7. Kolaborasi dengan tim medis lainnya
Rasional:
1. Mencegah luka dari perlukaan mekanis dan kontaminasi
2. Menentukan garis dasar bila ada terdapat perubahan dan dapat melakukan
intervensi dengan tepat
3. Mempertahankan kebersihan ,karena kulit yang kering bisa terjadi barrel
infeksi,pembasuhan kulit kering sebagai penggaruk,menurunkan resiko trauma
dermal kulit yang kering dan rapuh masase meningkatkan sirkulasi kulit dan
meningkatkan kenyamanan
4. Mencegah kontaminasi luka
5. Mempertahankan keseimbangan nitrogen positif
6. Freksi kulit disebabkan oleh kain yang berkerut dan basah yang menyebabkan
iritasi dan potensial terhadap infeksi.
7. elaksanakan fungsi interdependen
b.
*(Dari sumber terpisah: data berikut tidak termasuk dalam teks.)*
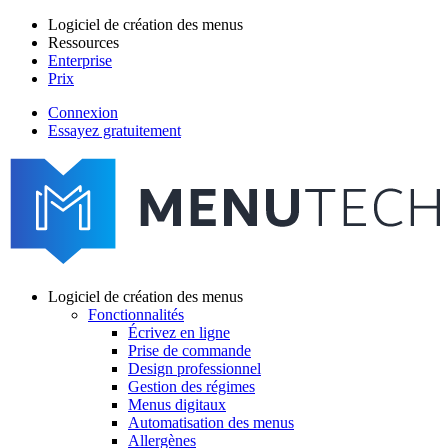
Aller
Logiciel de création des menus
au
Ressources
Main
contenu
Enterprise
navigation
principal
Prix
Connexion
Essayez gratuitement
menutech
navigation
Logiciel de création des menus
Fonctionnalités
Main
Écrivez en ligne
navigation
Prise de commande
Design professionnel
Gestion des régimes
Menus digitaux
Automatisation des menus
Allergènes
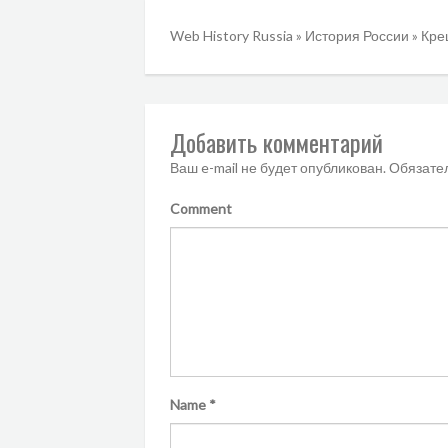
Web History Russia
»
История России
»
Кре
Добавить комментарий
Ваш e-mail не будет опубликован.
Обязате
Comment
Name
*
Diagnosa : Ganguan citra tubuh b/d persaan negetif tentang dirinya

Tujuan : Klien dapat menerima keadaan dirinya.


Kriteria Hasil :
1. Mengungkapkan rasa percaya diri dalam kemampuan menghadapi
penyakitnya,perubahan gaya hidup dan kemungkinan keterbatasan
2. Menyusun rencana untuk realitas untuk masa depan
3. Dapat menerima keadaan dirinya
4. Klien dapat menerima konsep dirinya yang posititf tentang dirinya
Intervensi:
1. Dorong pengungkapan mengenai masalah tentang proses penyakit,harapan masa
depan
2. Diskusikan arti dari perubahan pada pasien terhadap penampilannya
3. Perhatikan prilaku menarik diri atau terllu memperhatikan tubuh atau perubahan
4. Susun batas pada prilaku maladaptif Bantuklien untuk mengidentifikasi prilaku
positif yang dapat membantu koping
5. Ikut sertakan pasien dalam merencanakan perwatan dan membuat jadwal
aktivitas
6. Berikan harapan dalam situasi individu jangan berikan keyakinan yang salah
7. Berikan kesempatan untuk berbagi rasa dengan individu yang mengalami  yang
sama
Rasional :
1. Memberikan kesempatan untuk mengidentifikasi rasa takut atau kesalahan
konsep dan meng hadpi secara langsung
2. Mengidentifikasi bagaimana penyakit menpengaruhi persepsi diri dan interksi diri
dengan orang lain akan menentukan kebuuhan terhadap intervensi
3. Dapat menunjukkan emosional ataupun metode koping  maladaptif,
Membutuhkan intervensi lebih lanjut atau dukungan pskologis mempertahankan
kontrol diri yang dapat meningkatka harga diri
4. Meningkatkan perasan kompetensi atau harga diri mendorong kemandirian atau
mendorong partisipasi dalam terapi
5. Kata-kata penguat dapat mendukung terjadinya koping positif
6. Memberikan motivasi dan rasa percaya diri.